Integrate all types of data on distributed and mainframe platforms
IBM® InfoSphere® DataStage® integrates data across multiple systems using a high performance parallel framework, and it supports extended metadata management and enterprise connectivity. The scalable platform provides more flexible integration of all types of data, including big data at rest (Hadoop-based) or in motion (stream-based), on distributed and mainframe platforms.
InfoSphere DataStage provides these features and benefits:
- Powerful, scalable ETL platform—supports the collection, integration and transformation of large volumes of data, with data structures ranging from simple to complex.
- Support for big data and Hadoop—enables you to directly access big data on a distributed file system, and helps clients more efficiently leverage new data sources by providing JSON support and a new JDBC connector.
- Near real-time data integration—as well as connectivity between data sources and applications.
- Workload and business rules management—helps you optimize hardware utilization and prioritize mission-critical tasks.
- Ease of use—helps improve speed, flexibility and effectiveness to build, deploy, update and manage your data integration infrastructure.
- Rich support for DB2Z and DB2 for z/OS—including data load optimization for DB2Z and balanced optimization for DB2 on z/OS
Powerful, scalable ETL platform
- Manages data arriving in near real-time as well as data received on a periodic or scheduled basis.

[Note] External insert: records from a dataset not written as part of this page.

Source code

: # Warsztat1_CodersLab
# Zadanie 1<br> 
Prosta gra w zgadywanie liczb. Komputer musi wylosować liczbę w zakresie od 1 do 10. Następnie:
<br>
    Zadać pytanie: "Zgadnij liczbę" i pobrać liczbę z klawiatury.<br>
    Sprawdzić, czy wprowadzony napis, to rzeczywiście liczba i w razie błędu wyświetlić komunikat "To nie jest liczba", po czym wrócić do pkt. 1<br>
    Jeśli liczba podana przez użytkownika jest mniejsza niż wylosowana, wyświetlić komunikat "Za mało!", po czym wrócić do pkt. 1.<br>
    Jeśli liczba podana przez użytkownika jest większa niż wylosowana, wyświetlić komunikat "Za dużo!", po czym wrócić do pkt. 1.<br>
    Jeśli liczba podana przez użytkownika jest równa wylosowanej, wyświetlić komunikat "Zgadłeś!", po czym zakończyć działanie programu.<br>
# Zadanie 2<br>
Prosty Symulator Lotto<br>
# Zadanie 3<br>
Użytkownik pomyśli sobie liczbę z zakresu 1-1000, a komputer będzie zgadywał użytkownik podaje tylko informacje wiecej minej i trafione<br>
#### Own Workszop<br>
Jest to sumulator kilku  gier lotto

- Provides high-performance processing of very large data volumes.
- Leverages the parallel processing capabilities of multiprocessor hardware platforms to help you manage growing data volumes and shrinking batch windows.
- Supports heterogeneous data sources and targets in a single job including text files, XML, ERP systems, most databases (including partitioned databases), web services, and business intelligence tools.

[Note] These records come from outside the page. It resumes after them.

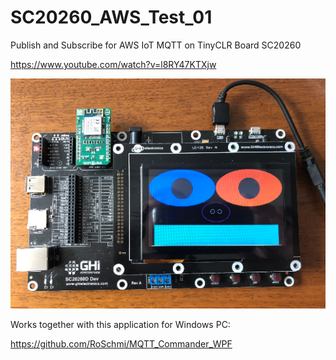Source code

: # SC20260_AWS_Test_01
Publish and Subscribe for AWS IoT MQTT on TinyCLR Board SC20260

https://www.youtube.com/watch?v=l8RY47KTXjw

![Gallery](https://github.com/RoSchmi/SC20260_AWS_Test_01/blob/master/pictures/SC20260_Home_Surveillance.png)

Works together with this application for Windows PC:

https://github.com/RoSchmi/MQTT_Commander_WPF
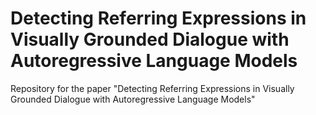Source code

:# Detecting Referring Expressions in Visually Grounded Dialogue with Autoregressive Language Models
Repository for the paper "Detecting Referring Expressions in Visually Grounded Dialogue with Autoregressive Language Models"
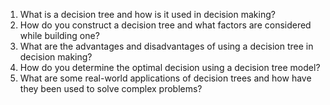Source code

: 1. What is a decision tree and how is it used in decision making?
2. How do you construct a decision tree and what factors are considered while building one?
3. What are the advantages and disadvantages of using a decision tree in decision making?
4. How do you determine the optimal decision using a decision tree model?
5. What are some real-world applications of decision trees and how have they been used to solve complex problems?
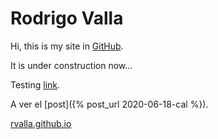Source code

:# Rodrigo Valla
Hi, this is my site in [GitHub](https://github.com).

It is under construction now...

Testing [link](cal.md).

A ver el [post]({% post_url 2020-06-18-cal %}).

[rvalla.github.io](https://rvalla.github.io)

Support for big data and Hadoop
- Includes support for IBM InfoSphere BigInsights, Cloudera, Apache and Hortonworks Hadoop Distributed File System (HDFS).
- Offers Balanced Optimization for Hadoop capabilities to push processing to the data and improve efficiency.
- Supports big-data governance including features such as impact analysis and data lineage.
Workload and business rules management
- Helps enable policy-driven control of system resources and prioritization of different classes of workloads.
- Helps you optimize hardware utilization and prioritize tasks, control job activities where resources exceed specified thresholds, and assess and reassign the priority of jobs as they are submitted into the queue.
- Integrates with IBM Operational Decision Management (formerly ILOG JRules), allowing you to implement decision logic within IBM InfoSphere Information Server.
Near real-time data integration
- Captures messages from Message Oriented Middleware (MOM) queues using Java Message Services (JMS) or WebSphere MQ adapters, allowing you to combine data into conforming operational and historical analysis perspectives.
- Provides a service-oriented architecture (SOA) for publishing data integration logic as shared services that can be reused over the enterprise.
- Can simultaneously support high-speed, high reliability requirements of transactional processing and the large volume bulk data requirements of batch processing.
Ease of use
- Includes an operations console and interactive debugger for parallel jobs to help you enhance productivity and accelerate problem resolution.
- Helps reduce the development and maintenance cycle for data integration projects by simplifying administration and maximizing development resources.
- Offers operational intelligence capabilities, smart management of metadata and metadata imports, and parallel debugging capabilities to help enhance productivity when working with partitioned data.